The eagle-eyed among you may have noticed that the websites on my host, including this one, Political Staples and Transit Toronto have had their internal search engines replaced by internal searches provided by Google. After testing Google’s ability to search within our websites, I was impressed enough that I decided to make the switch. As an added bonus, Google’s searches could be incorporated into our templates, and we could get a small boost in ad revenue through the Google Adsense program.
But the real reason I made the switch is because, if I didn’t, our sites would be without an internal search engine, and in a site such as Transit Toronto, whose extensive content is best discovered by searches, this would be a crippling loss of functionality. However, I had no choice: the file which controlled the internal search engines had gone haywire.

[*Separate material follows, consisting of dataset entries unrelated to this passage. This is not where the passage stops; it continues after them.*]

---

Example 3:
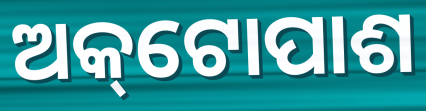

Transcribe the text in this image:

ଅକ୍‌ଟୋପାଶ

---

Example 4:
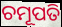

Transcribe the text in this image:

ଚମୂପତି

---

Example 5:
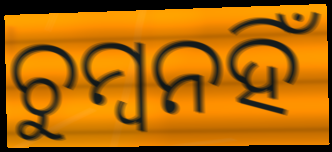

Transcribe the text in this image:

ଚୁମ୍ବନହିଁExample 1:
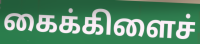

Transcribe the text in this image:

கைக்கிளைச்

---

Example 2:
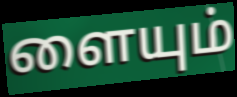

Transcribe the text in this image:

ளையும்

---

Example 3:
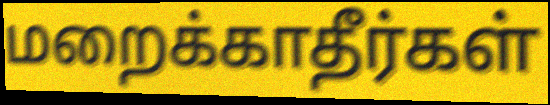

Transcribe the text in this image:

மறைக்காதீர்கள்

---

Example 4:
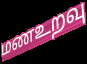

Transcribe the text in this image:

மணஉறவு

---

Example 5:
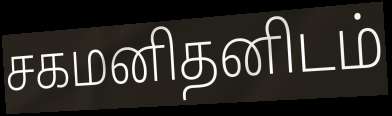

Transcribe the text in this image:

சகமனிதனிடம்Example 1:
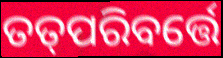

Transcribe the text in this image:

ତତ୍‌ପରିବର୍ତ୍ତେ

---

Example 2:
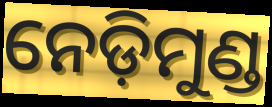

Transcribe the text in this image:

ନେଡ଼ିମୁଣ୍ଡ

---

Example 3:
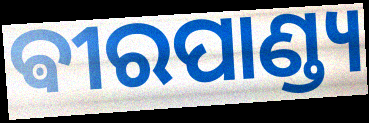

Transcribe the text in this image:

ଵୀରପାଣ୍ଡ୍ୟ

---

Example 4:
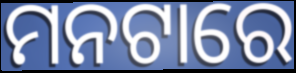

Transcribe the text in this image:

ମନଟାରେ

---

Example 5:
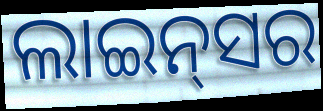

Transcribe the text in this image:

ଲାଇନ୍‍ସର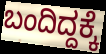
ಬಂದಿದ್ದಕ್ಕೆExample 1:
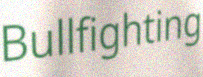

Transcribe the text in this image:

Bullfighting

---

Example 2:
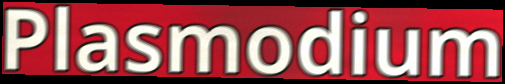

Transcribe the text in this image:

Plasmodium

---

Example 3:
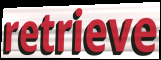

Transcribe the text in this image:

retrieve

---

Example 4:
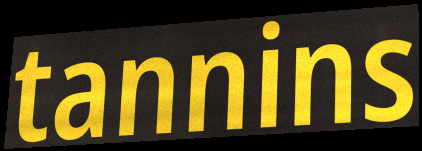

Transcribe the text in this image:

tannins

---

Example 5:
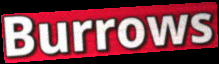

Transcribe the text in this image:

Burrows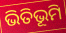
ଭିତିଭୂମି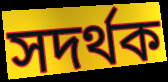
সদৰ্থক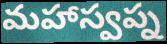
మహాస్వప్న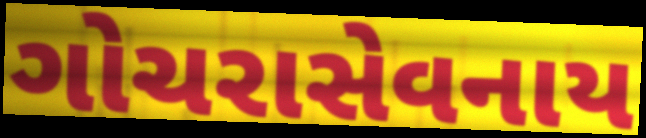
ગોચરાસેવનાયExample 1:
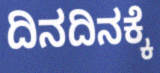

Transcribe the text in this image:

ದಿನದಿನಕ್ಕೆ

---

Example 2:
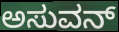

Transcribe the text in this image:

ಅಸುವನ್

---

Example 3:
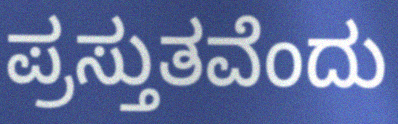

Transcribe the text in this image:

ಪ್ರಸ್ತುತವೆಂದು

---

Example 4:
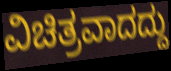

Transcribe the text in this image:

ವಿಚಿತ್ರವಾದದ್ದು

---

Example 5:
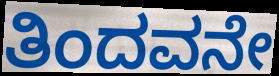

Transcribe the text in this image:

ತಿಂದವನೇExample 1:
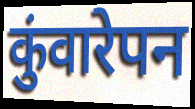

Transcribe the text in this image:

कुंवारेपन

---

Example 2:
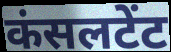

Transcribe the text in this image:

कंसलटेंट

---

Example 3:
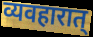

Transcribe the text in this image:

व्यवहारात्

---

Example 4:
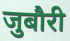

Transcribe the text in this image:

जुबौरी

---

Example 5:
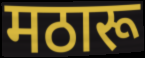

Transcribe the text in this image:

मठारूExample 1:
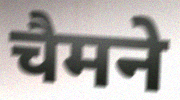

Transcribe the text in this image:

चैमने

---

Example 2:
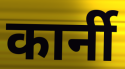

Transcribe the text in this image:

कार्नी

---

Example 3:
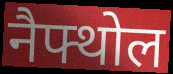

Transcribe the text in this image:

A week ago Sunday, after finishing off the latest Bloggers Hotstove, I tried logging into my Movable Type system to post to my blog, only to find that the files weren’t working. My web pages were still online, but I couldn’t add or edit posts, and nobody could comment. This was server wide, affecting Greg Staples’ blog as well, so I put in a call to my webhost’s technical support.
Now, let me take a moment to say how much of a good decision it was, after my big webhosting fiasco, to finally settle on Hostgator as my webhost. GoDaddy suspended me without warning when they encountered problems with my Movable Type installation, and forced me to run in circles to retrieve my files and my databases. 1and1 had shaky technical support, and significant server downtime problems. Hostgator has been extremely reliable and robust and, when I called their technical support department at 11 p.m. on Sunday night, a human answered the phone immediately.
Initially, the prognosis didn’t look good. After checking my account, he notified that my executable files had been disabled by order of the server administrators, and that I had to write an e-mail to their Abuse department to get the files re-enabled. He warned me that this task could take 24 to 48 hours, but within 20 minutes of sending off the e-mail, the Abuse department responded, not only re-enabling the files, but identifying the specific file that was causing them problems, and setting me on the road to fixing the situation permanently.
Hostgator: best. webhosting. company. ever.
When I was told that my executable files had been disabled, I had a suspicion what was going on, although the actual culprit surprised me. Movable Type has done an excellent job of ensuring that spammers trying to vandalize our blogs with spam comments or trackbacks are immediately shuffled off to our junk folders, but the spammers’ activity has not stopped, and even though most of the spam comments are not appearing on our blogs, the attempts still force Movable Type to do some work. And if a site gets targetted by a bunch of particularly bothersome spambots, these junk requests could come at a frequency of greater than one per minute, amounting to a mini denial-of-service attack.
When I was writing to the Abuse department, I explained this, and asked if the files mt-comment.cgi and mt-tb.cgi were the problem. They weren’t. Server resources were being stretched to the limit by mt-search.cgi, and I suspect the spammers are to blame.
Earlier, I had noticed what looked like spambot activity on mt-search.cgi, with someone or something querying with surprising regularity entries bearing text that was obviously a spam comment. At the time, I was baffled why the spambots would want to search mt-search; were they seeing if their acts of vandalism was getting through? But when I asked this question to the community of Movable Type developers, I got this response:
The key thing to understand here is that spambots are often “brute-force” in nature. Meaning, they will often post any form they can find of the web, whether it a comment, guestbook, contact, order, or search form, etc. The important thing to note is that the mt-search form is not being “targeted” — these spambots are going after every form they can find - and then often find the mt-search form. This can cause HUGE problems for larger MT installations, because of the poor performance of mt-search.cgi against larger databases.
Bottom line, while we like to call it “blog spam” or “comment spam”, a better name for it is “form spam”.
Well, there you have it. And with mt-search.cgi taking up more resources than a typical request to mt-comment.cgi or mt-tb.cgi, you have the makings of a denial of service attack. I immediately disabled mt-search.cgi (which has resulted in no loss of functionality within the Movable Type system) and looked for a replacement. A number of individuals have suggested Fastsearch, which is a Movable Type plugin that is remarkably fast and efficient in delivering search results, but in the end I went for Google. I’ve decided, in this area, I want to reduce the load on my server, and outsourcing the internal search engine is an effective way of doing this. Google’s results are also fast and efficient, and I’ve heard no complaints from my users, yet.
Still, it is rather irksome, isn’t it, that these spamming individuals have nothing better to do but attempt to vandalize websites, and drown out legitimate activities on the Internet. Already, the majority of e-mail on our system is spam; the image spam is proving difficult for our filters to recognize. We’ve already lost Usenet to this scourge; trackbacks are next to useless because of spam, and now we have to take all of these precautions to ensure that people can comment on our blogs. Why do these people have to ruin things for the rest of us?